U.S. Produces Historic Alpine Season
PARK CITY, UT (April 16) – As the U.S. Alpine Ski Team turns their focus to the 2014 Olympic Winter Games, a look back on the historic 2013 season has the team poised for success in Sochi. The U.S. Ski Team, anchored by a golden hat trick from Ted Ligety (Park City, UT), captured five World Championship medals to become the first non-European country to win the medal standings. At 17, slalom ace Mikaela Shiffrin (Eagle-Vail, CO) added to Ligety's haul with slalom gold and Julia Mancuso (Squaw Valley, CA) took super G bronze. Ligety, Shiffrin and Lindsey Vonn (Vail, CO) earned World Cup titles while the team produced 33 World Cup top three results from 10 different athletes, including 18 wins. Additionally the Best in the World women's speed team placed all six athletes on the podium, four for the first time, and won the nation's standings for downhill for the fourth straight season.
Men’s Alpine Recap
Women’s Alpine Recap
HIGHLIGHTS
Five FIS Alpine World Ski Championships medals to become the first non-European country to win the nations medal standings
- Ted Ligety (Park City, UT) earned gold in super G, super combined and giant slalom to become the first man since Jean Claude Killy, 45 years ago in 1968, to win three or more gold in one World Championships.
- Mikaela Shiffrin (Eagle-Vail, CO) captured slalom gold to become the third youngest woman to win a slalom World Championship and youngest American to win any title since 17-year-old Diann Roffe won gold in giant slalom in 1985.
- Julia Mancuso (Squaw Valley, CA) won super G bronze, the fifth World Championships medal of her career and an American women's record eighth major championship medal.
33 Audi FIS Alpine World cup podiums from 10 different athletes including 18 wins for three titles.
Ted Ligety
- Six giant slalom wins (Soelden, Beaver Creek, Alta Badia, Adelboden, Kranjska Gora, Lenzerheide) and podiums in all eight races.
- Career Fourth giant slalom title for 1022 points and a career best third in the overall standings.
Mikaela Shiffrin
- Four slalom wins (Are, Zagreb, Flachau, Lenzerheide), third in Levi and Ofterschwang, plus a third in the Moscow City Event.
- Won Word Cup Slalom title and her first crystal globe.
- Fifth in the overall standings in only her second year on tour.
Lindsey Vonn (Vail, CO)
- Won 59th World Cup race, just three shy of tying Austrian Annemarie Moser-Proell on all-time women’s list.
- Raced in five of seven DH races – won three – clinched male or female record sixth straight DH title.
- Locked women’s record 17th World Cup title (only Ingemar Stenmark has more with 19).
Julia Mancuso
- Podiums in four of six super G’s (never worse than sixth) and in a position for the discipline title when the final race was canceled.
Fourth in overall standings for the second straight season.
Stacey Cook (Mammoth Mountain, CA)
- Two downhill podiums in Lake Louise, the first of her career to finish fourth in the discipline standings.
Leanne Smith (North Conway, NH)
- Two downhill podiums (second in Val d’Isere, third in Cortina).
- 12th in the discipline standings and 25th in overall.
Alice McKennis (Glenwood Springs, CO)
- Won the St.
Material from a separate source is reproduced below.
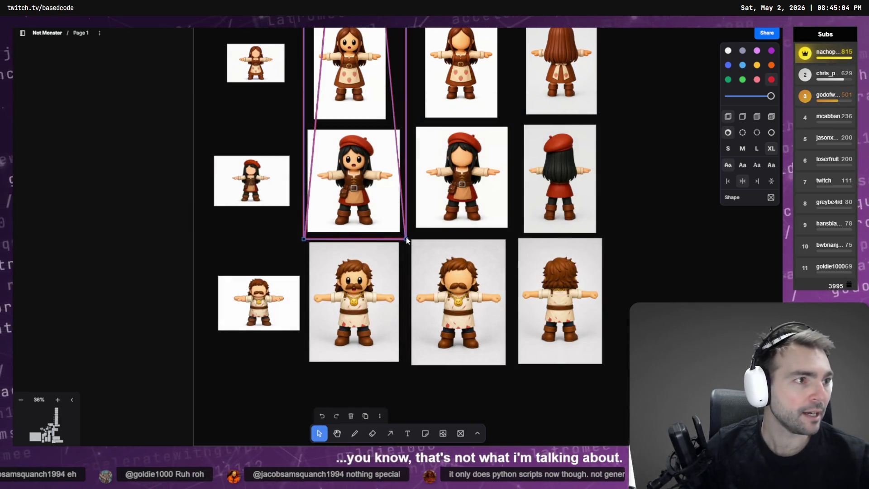
key(alt+Tab)
scroll(412, 233, down, 3)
Anton downhill for the first Word Cup podium of her career to finish 10th in the discipline standings.
Laurenne Ross (Bend, OR)
- Captured the first podium of her career with second in the Garmisch-Partenkirchen downhill.
Steven Nyman (Sundance, UT)
- Won the Val Gardena downhill, nearly six years to the day after he won it the first time.
Marco Sullivan (Squaw Valley, CA)
- Third in the opening downhill of the season at Lake Louise.